JAMB Mathematics · Section I
Study notes for Matrices and Determinants: — part of the JAMB UTME Mathematics syllabus. 3 learning objectives with explanations and exam tips.
A matrix is simply an arrangement of numbers in rows and columns, like a table. When you perform operations on matrices, you're doing addition, subtraction, multiplication, or division with these rectangular arrays. Addition and subtraction work straightforwardly—you combine or subtract corresponding elements from the same positions. Multiplication is trickier because you multiply rows by columns following specific rules. Division of matrices doesn't exist directly, but you use the inverse of a matrix instead.
Think of a shopkeeper in Lagos managing inventory. She could arrange her stock of rice, beans, and garlic across three shops in a matrix, then add or subtract quantities when restocking. The determinant of a matrix is a special number calculated from its elements that tells you important properties, particularly useful for solving systems of equations.
Master the order of elements when adding or subtracting—position matters critically.
A determinant is a special number you calculate from a square matrix. Think of it like the "fingerprint" of a matrix that tells you important information about it. For a 2×2 matrix, calculating the determinant is straightforward: multiply the diagonal elements from top-left to bottom-right, then subtract the product of the other diagonal. If your matrix represents a business's inventory costs in Lagos and Abuja, the determinant helps you check if the system has a unique solution or not.

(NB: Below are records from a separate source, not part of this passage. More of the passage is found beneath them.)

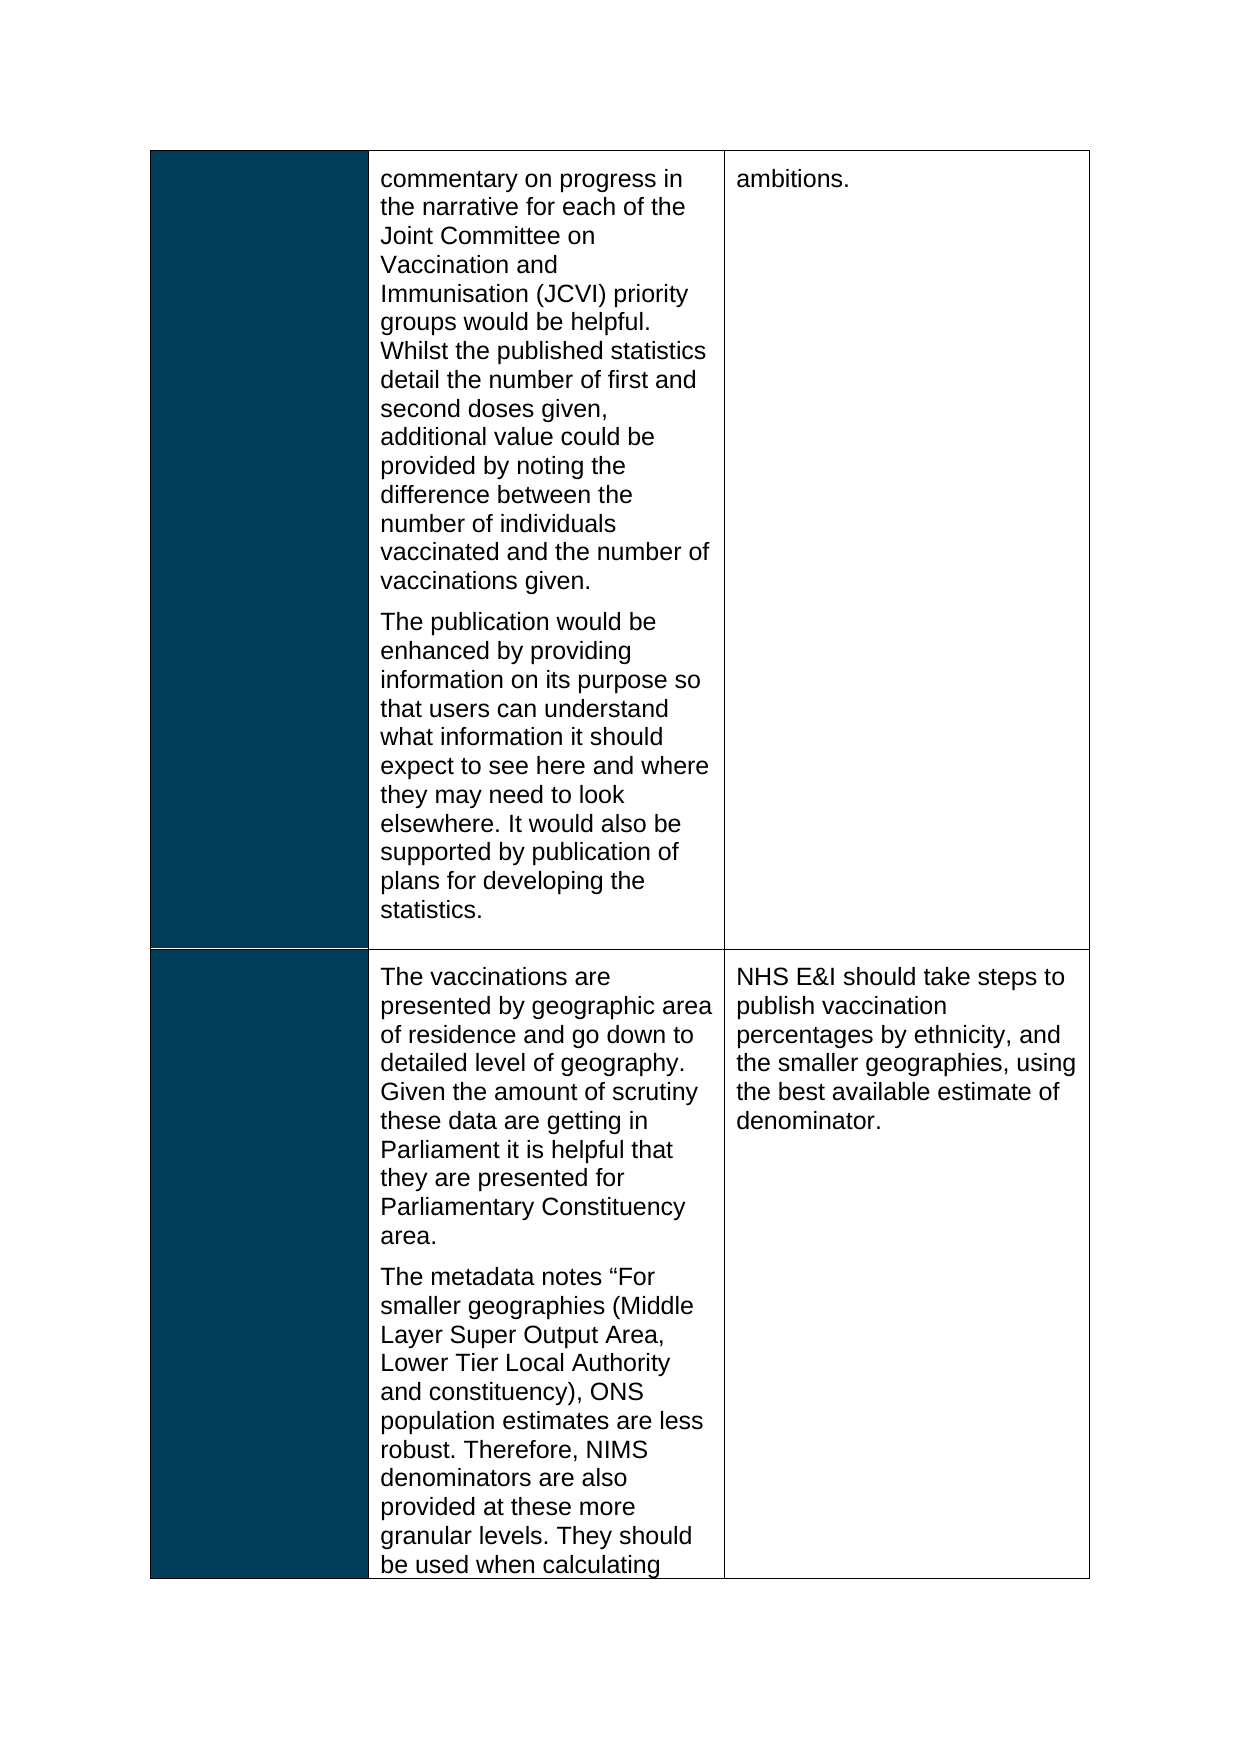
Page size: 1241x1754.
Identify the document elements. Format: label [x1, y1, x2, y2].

table_cell [151, 950, 368, 1578]
table_cell [725, 950, 1089, 1578]
table_cell [725, 151, 1089, 948]
table_cell [151, 151, 368, 948]
table_cell [369, 950, 724, 1578]
table_cell [369, 151, 724, 948]
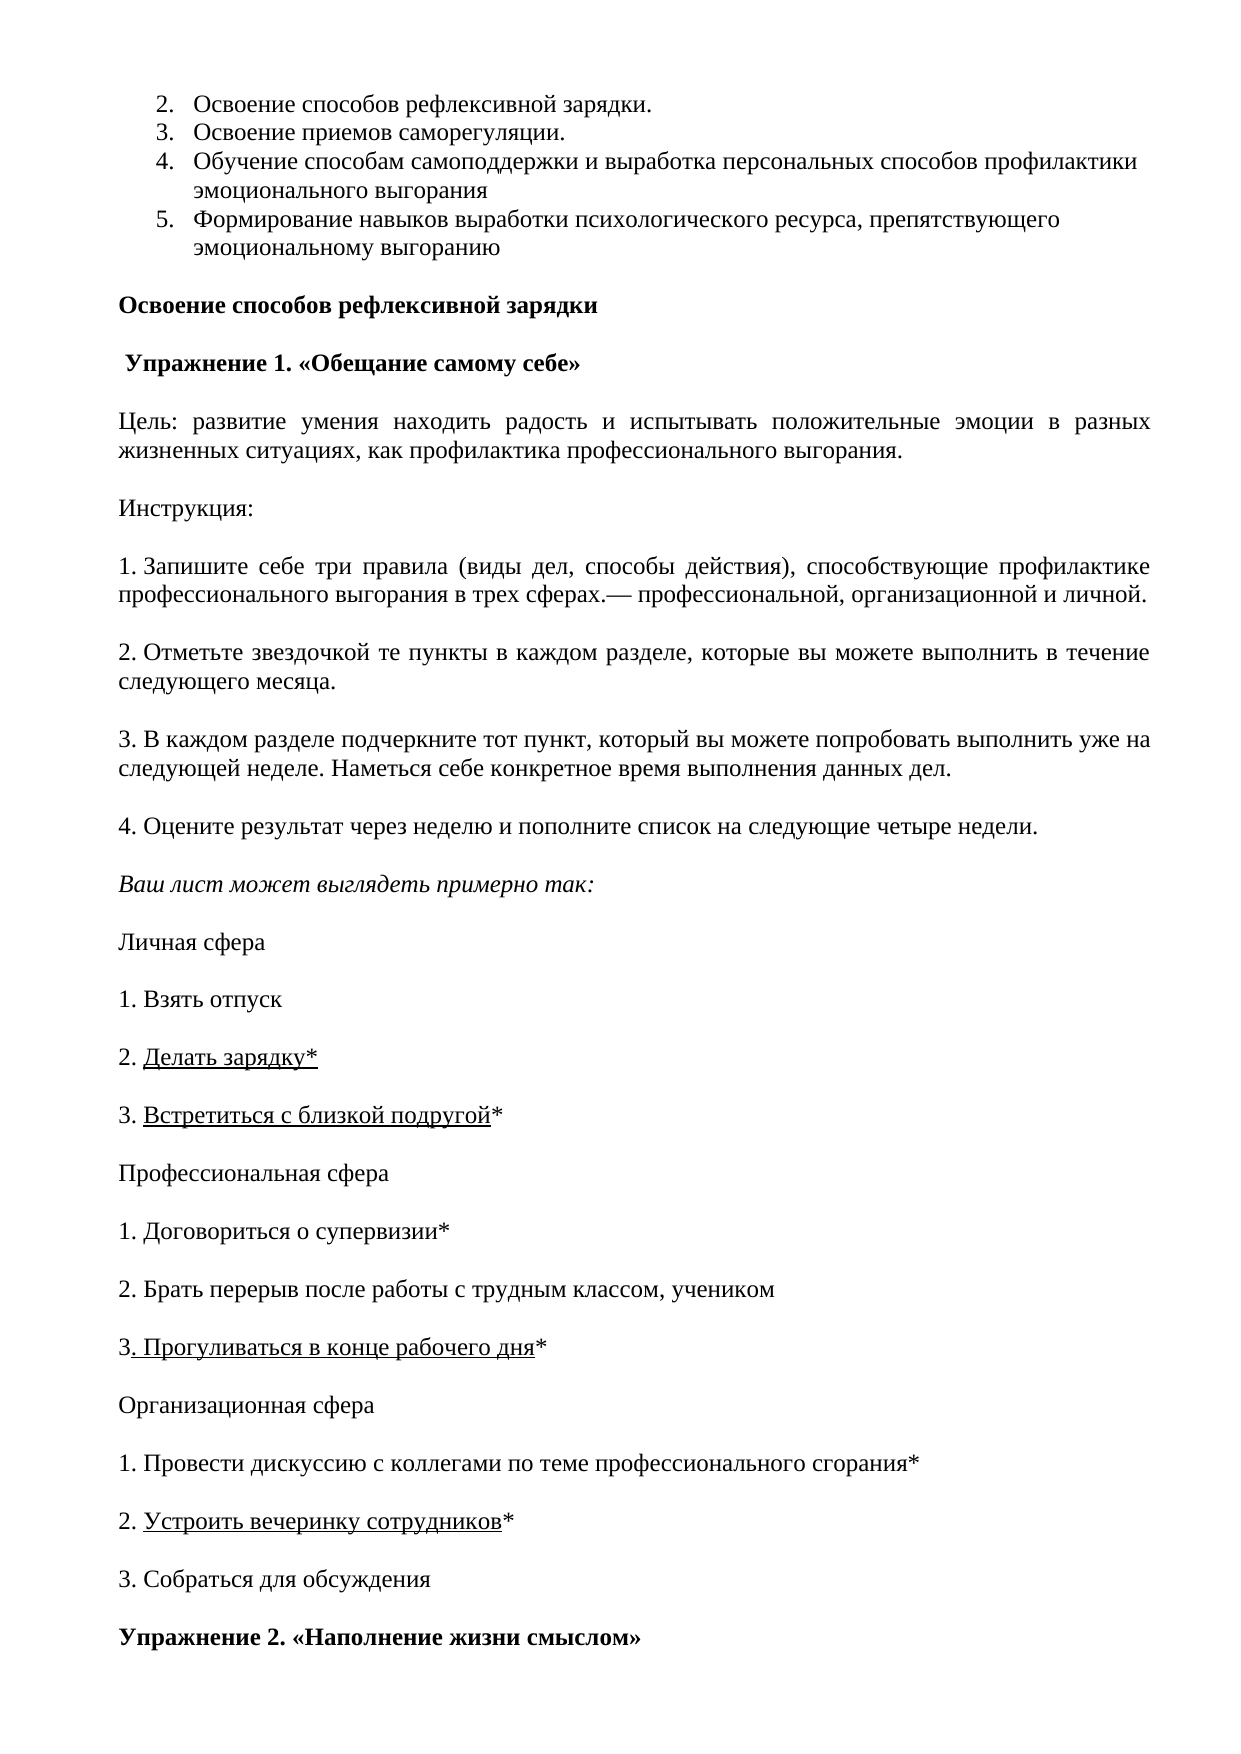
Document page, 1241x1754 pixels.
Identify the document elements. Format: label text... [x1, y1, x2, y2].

text 2. Делать зарядку* [118, 1042, 1152, 1071]
text 2. Устроить вечеринку сотрудников* [118, 1506, 1152, 1534]
text Ваш лист может выглядеть примерно так: [118, 869, 1152, 897]
text 4. Оцените результат через неделю и пополните список на следующие четыре недели. [118, 811, 1152, 839]
text 1. Запишите себе три правила (виды дел, способы действия), способствующие профилактике профессионального выгорания в трех сферах.— профессиональной, организационной и личной. [118, 551, 1152, 608]
text 2. Брать перерыв после работы с трудным классом, учеником [118, 1274, 1152, 1303]
text 3. Встретиться с близкой подругой* [118, 1100, 1152, 1129]
text 1. Взять отпуск [118, 984, 1152, 1013]
text 3. В каждом разделе подчеркните тот пункт, который вы можете попробовать выполнить уже на следующей неделе. Наметься себе конкретное время выполнения данных дел. [118, 724, 1152, 782]
text Освоение способов рефлексивной зарядки [118, 290, 1152, 319]
text 1. Договориться о супервизии* [118, 1216, 1152, 1245]
list Освоение приемов саморегуляции. [156, 117, 1152, 146]
text 3. Прогуливаться в конце рабочего дня* [118, 1332, 1152, 1361]
text Упражнение 2. «Наполнение жизни смыслом» [118, 1622, 1152, 1650]
list Освоение способов рефлексивной зарядки. [156, 89, 1152, 117]
list Обучение способам самоподдержки и выработка персональных способов профилактики эмоционального выгорания [156, 146, 1152, 204]
text 1. Провести дискуссию с коллегами по теме профессионального сгорания* [118, 1448, 1152, 1477]
text Инструкция: [118, 493, 1152, 522]
text Профессиональная сфера [118, 1158, 1152, 1187]
text 2. Отметьте звездочкой те пункты в каждом разделе, которые вы можете выполнить в течение следующего месяца. [118, 637, 1152, 695]
text Организационная сфера [118, 1390, 1152, 1419]
list Формирование навыков выработки психологического ресурса, препятствующего эмоциональному выгоранию [156, 204, 1152, 261]
text Упражнение 1. «Обещание самому себе» [118, 348, 1152, 377]
text 3. Собраться для обсуждения [118, 1564, 1152, 1592]
text Цель: развитие умения находить радость и испытывать положительные эмоции в разных жизненных ситуациях, как профилактика профессионального выгорания. [118, 406, 1152, 464]
text Личная сфера [118, 927, 1152, 955]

For larger matrices like 3×3, the process gets more involved using expansion along rows or columns. The determinant tells you whether a matrix is invertible and reveals geometric properties like whether a transformation changes area or volume. It's fundamental for solving simultaneous equations using Cramer's rule.
Think of a matrix inverse like the undo button on your phone. If a matrix does something to your data, its inverse undoes it. For a 2×2 matrix, finding the inverse follows a straightforward formula.
For matrix A = [a b; c d], the inverse A⁻¹ = (1/determinant) × [d -b; -c a]. First, calculate the determinant: ad - bc. If this equals zero, the matrix has no inverse. Otherwise, swap the diagonal elements, negate the off-diagonal elements, then multiply everything by 1/determinant.
Consider a trader in Lagos using matrices to track goods. If a matrix represents his inventory transformation, the inverse helps him work backwards to find original quantities. This same principle applies throughout engineering and economics.